/---

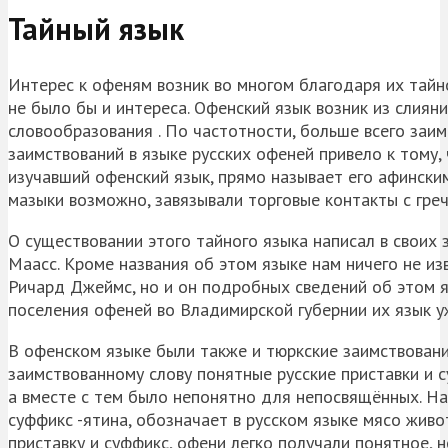
Тайный язык
Интерес к офеням возник во многом благодаря их тайно
не было бы и интереса. Офенский язык возник из слияни
словообразования . По частотности, больше всего заим
заимствований в языке русских офеней привело к тому, 
изучавший офенский язык, прямо называет его афинским
мазыки возможно, завязывали торговые контакты с гре
О существовании этого тайного языка написал в своих
Маасс. Кроме названия об этом языке нам ничего не из
Ричард Джеймс, но и он подробных сведений об этом я
поселения офеней во Владимирской губернии их язык уж
В офенском языке были также и тюркские заимствования
заимствованному слову понятные русские приставки и с
а вместе с тем было непонятно для непосвящённых. Напр
суффикс -ятина, обозначает в русском языке мясо живот
приставку и суффикс, офени легко получали понятное, н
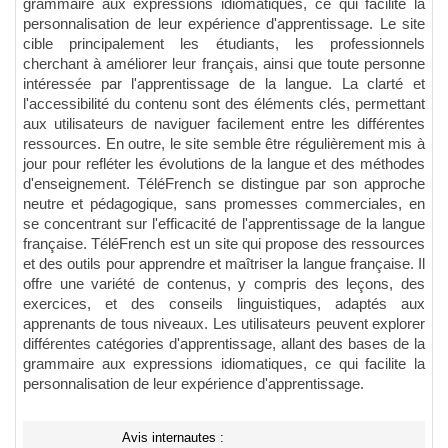
grammaire aux expressions idiomatiques, ce qui facilite la
personnalisation de leur expérience d'apprentissage. Le site
cible principalement les étudiants, les professionnels
cherchant à améliorer leur français, ainsi que toute personne
intéressée par l'apprentissage de la langue. La clarté et
l'accessibilité du contenu sont des éléments clés, permettant
aux utilisateurs de naviguer facilement entre les différentes
ressources. En outre, le site semble être régulièrement mis à
jour pour refléter les évolutions de la langue et des méthodes
d'enseignement. TéléFrench se distingue par son approche
neutre et pédagogique, sans promesses commerciales, en
se concentrant sur l'efficacité de l'apprentissage de la langue
française. TéléFrench est un site qui propose des ressources
et des outils pour apprendre et maîtriser la langue française. Il
offre une variété de contenus, y compris des leçons, des
exercices, et des conseils linguistiques, adaptés aux
apprenants de tous niveaux. Les utilisateurs peuvent explorer
différentes catégories d'apprentissage, allant des bases de la
grammaire aux expressions idiomatiques, ce qui facilite la
personnalisation de leur expérience d'apprentissage.
Avis internautes :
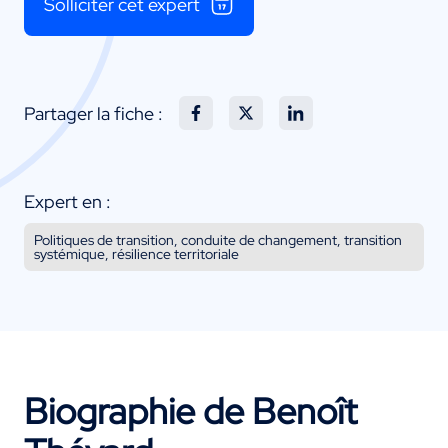
Solliciter cet expert
Partager la fiche :
Expert en :
Politiques de transition, conduite de changement, transition
systémique, résilience territoriale
Biographie de Benoît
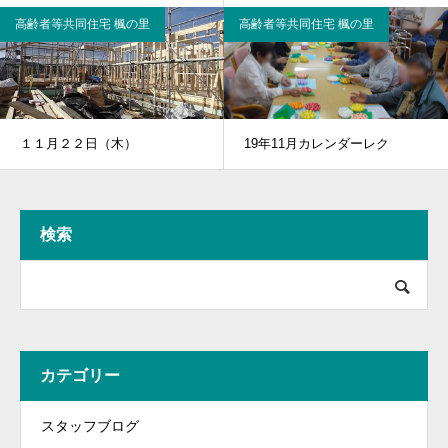
高齢者等共同住宅 楓の里
高齢者等共同住宅 楓の里
１１月２２日（木）
19年11月カレンダーレク
検索
カテゴリー
スタッフブログ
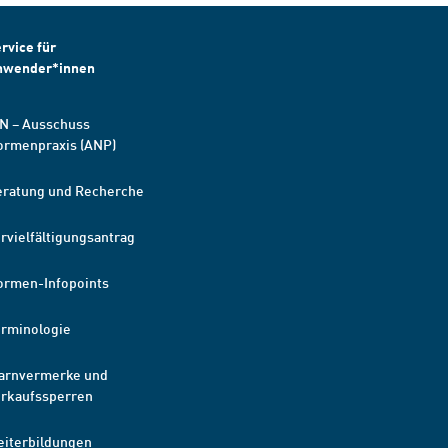
rvice für
nwender*innen
N – Ausschuss
ormenpraxis (ANP)
eratung und Recherche
rvielfältigungsantrag
ormen-Infopoints
erminologie
arnvermerke und
erkaufssperren
eiterbildungen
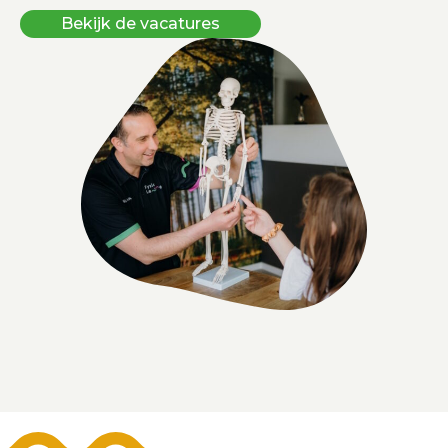
Bekijk de vacatures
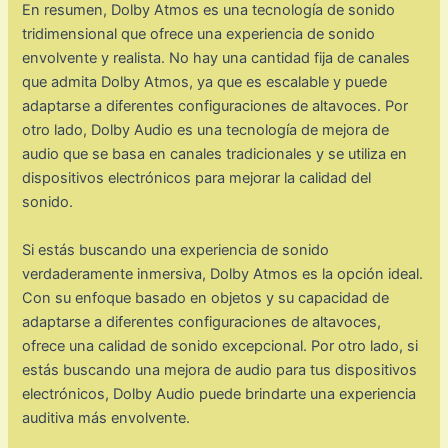
En resumen, Dolby Atmos es una tecnología de sonido
tridimensional que ofrece una experiencia de sonido
envolvente y realista. No hay una cantidad fija de canales
que admita Dolby Atmos, ya que es escalable y puede
adaptarse a diferentes configuraciones de altavoces. Por
otro lado, Dolby Audio es una tecnología de mejora de
audio que se basa en canales tradicionales y se utiliza en
dispositivos electrónicos para mejorar la calidad del
sonido.
Si estás buscando una experiencia de sonido
verdaderamente inmersiva, Dolby Atmos es la opción ideal.
Con su enfoque basado en objetos y su capacidad de
adaptarse a diferentes configuraciones de altavoces,
ofrece una calidad de sonido excepcional. Por otro lado, si
estás buscando una mejora de audio para tus dispositivos
electrónicos, Dolby Audio puede brindarte una experiencia
auditiva más envolvente.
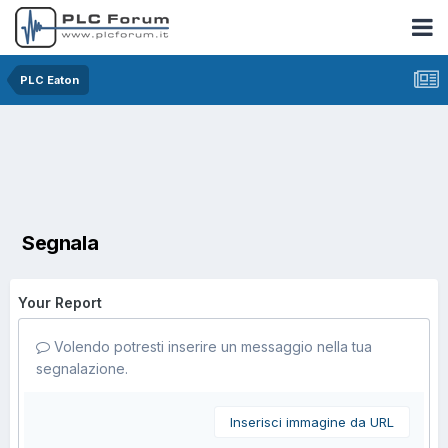
PLC Eaton
Segnala
Your Report
Volendo potresti inserire un messaggio nella tua
segnalazione.
Inserisci immagine da URL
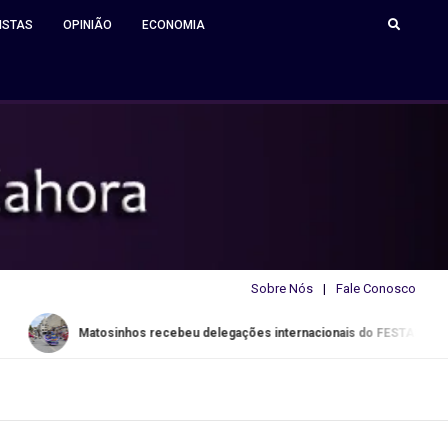
ISTAS
OPINIÃO
ECONOMIA
Sobre Nós
Fale Conosco
atosinhos recebeu delegações internacionais do FESTARTE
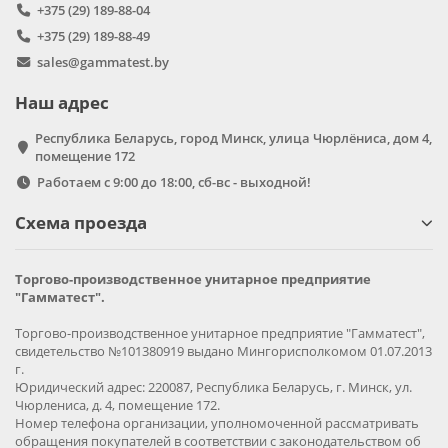
+375 (29) 189-88-04
+375 (29) 189-88-49
sales@gammatest.by
Наш адрес
Республика Беларусь, город Минск, улица Чюрлёниса, дом 4,
помещение 172
Работаем с 9:00 до 18:00, сб-вс - выходной!
Схема проезда
Торгово-производственное унитарное предприятие
"Гамматест".
Торгово-производственное унитарное предприятие "Гамматест",
свидетельство №101380919 выдано Мингорисполкомом 01.07.2013
г.
Юридический адрес: 220087, Республика Беларусь, г. Минск, ул.
Чюрлениса, д. 4, помещение 172.
Номер телефона организации, уполномоченной рассматривать
обращения покупателей в соответствии с законодательством об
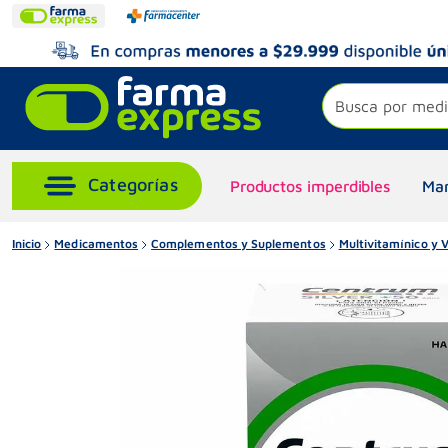
Busca por medi
Productos imperdibles
Mar
Inicio
Medicamentos
Complementos y Suplementos
Multivitamínico y 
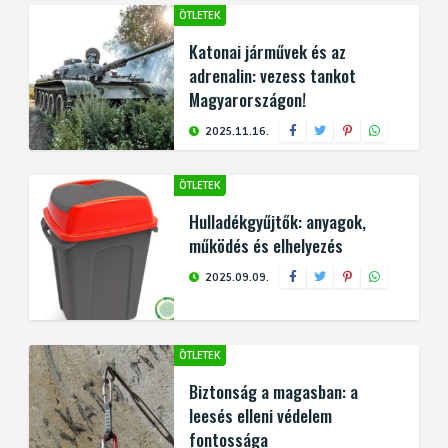
ÖTLETEK
Katonai járművek és az
adrenalin: vezess tankot
Magyarországon!
2025.11.16.
ÖTLETEK
Hulladékgyűjtők: anyagok,
működés és elhelyezés
2025.09.09.
ÖTLETEK
Biztonság a magasban: a
leesés elleni védelem
fontossága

\---

Pictures aside, the material must be written out word for word.

Тайный язык
Интерес к офеням возник во многом благодаря их тайно
не было бы и интереса. Офенский язык возник из слияни
словообразования . По частотности, больше всего заим
заимствований в языке русских офеней привело к тому, 
изучавший офенский язык, прямо называет его афинским
мазыки возможно, завязывали торговые контакты с гре
О существовании этого тайного языка написал в своих
Маасс. Кроме названия об этом языке нам ничего не из
Ричард Джеймс, но и он подробных сведений об этом я
поселения офеней во Владимирской губернии их язык уж
В офенском языке были также и тюркские заимствования
заимствованному слову понятные русские приставки и с
а вместе с тем было непонятно для непосвящённых. Напр
суффикс -ятина, обозначает в русском языке мясо живот
приставку и суффикс, офени легко получали понятное, н
grammaire aux expressions idiomatiques, ce qui facilite la
personnalisation de leur expérience d'apprentissage. Le site
cible principalement les étudiants, les professionnels
cherchant à améliorer leur français, ainsi que toute personne
intéressée par l'apprentissage de la langue. La clarté et
l'accessibilité du contenu sont des éléments clés, permettant
aux utilisateurs de naviguer facilement entre les différentes
ressources. En outre, le site semble être régulièrement mis à
jour pour refléter les évolutions de la langue et des méthodes
d'enseignement. TéléFrench se distingue par son approche
neutre et pédagogique, sans promesses commerciales, en
se concentrant sur l'efficacité de l'apprentissage de la langue
française. TéléFrench est un site qui propose des ressources
et des outils pour apprendre et maîtriser la langue française. Il
offre une variété de contenus, y compris des leçons, des
exercices, et des conseils linguistiques, adaptés aux
apprenants de tous niveaux. Les utilisateurs peuvent explorer
différentes catégories d'apprentissage, allant des bases de la
grammaire aux expressions idiomatiques, ce qui facilite la
personnalisation de leur expérience d'apprentissage.
Avis internautes :
Solliciter cet expert
Partager la fiche :
Expert en :
Politiques de transition, conduite de changement, transition
systémique, résilience territoriale
Biographie de Benoît
高齢者等共同住宅 楓の里
高齢者等共同住宅 楓の里
１１月２２日（木）
19年11月カレンダーレク
検索
カテゴリー
スタッフブログ
rvice für
nwender*innen
N – Ausschuss
ormenpraxis (ANP)
eratung und Recherche
rvielfältigungsantrag
ormen-Infopoints
erminologie
arnvermerke und
erkaufssperren
eiterbildungen
Bekijk de vacatures
En resumen, Dolby Atmos es una tecnología de sonido
tridimensional que ofrece una experiencia de sonido
envolvente y realista. No hay una cantidad fija de canales
que admita Dolby Atmos, ya que es escalable y puede
adaptarse a diferentes configuraciones de altavoces. Por
otro lado, Dolby Audio es una tecnología de mejora de
audio que se basa en canales tradicionales y se utiliza en
dispositivos electrónicos para mejorar la calidad del
sonido.
Si estás buscando una experiencia de sonido
verdaderamente inmersiva, Dolby Atmos es la opción ideal.
Con su enfoque basado en objetos y su capacidad de
adaptarse a diferentes configuraciones de altavoces,
ofrece una calidad de sonido excepcional. Por otro lado, si
estás buscando una mejora de audio para tus dispositivos
electrónicos, Dolby Audio puede brindarte una experiencia
auditiva más envolvente.
PLC Eaton
Segnala
Your Report
Volendo potresti inserire un messaggio nella tua
segnalazione.
Inserisci immagine da URL
ISTAS
OPINIÃO
ECONOMIA
Sobre Nós
Fale Conosco
atosinhos recebeu delegações internacionais do FESTARTE
+375 (29) 189-88-04
+375 (29) 189-88-49
sales@gammatest.by
Наш адрес
Республика Беларусь, город Минск, улица Чюрлёниса, дом 4,
помещение 172
Работаем с 9:00 до 18:00, сб-вс - выходной!
Схема проезда
Торгово-производственное унитарное предприятие
"Гамматест".
Торгово-производственное унитарное предприятие "Гамматест",
свидетельство №101380919 выдано Мингорисполкомом 01.07.2013
г.
Юридический адрес: 220087, Республика Беларусь, г. Минск, ул.
Чюрлениса, д. 4, помещение 172.
Номер телефона организации, уполномоченной рассматривать
обращения покупателей в соответствии с законодательством об
Busca por medi
Productos imperdibles
Mar
Inicio
Medicamentos
Complementos y Suplementos
Multivitamínico y 
ÖTLETEK
Katonai járművek és az
adrenalin: vezess tankot
Magyarországon!
2025.11.16.
ÖTLETEK
Hulladékgyűjtők: anyagok,
működés és elhelyezés
2025.09.09.
ÖTLETEK
Biztonság a magasban: a
leesés elleni védelem
fontossága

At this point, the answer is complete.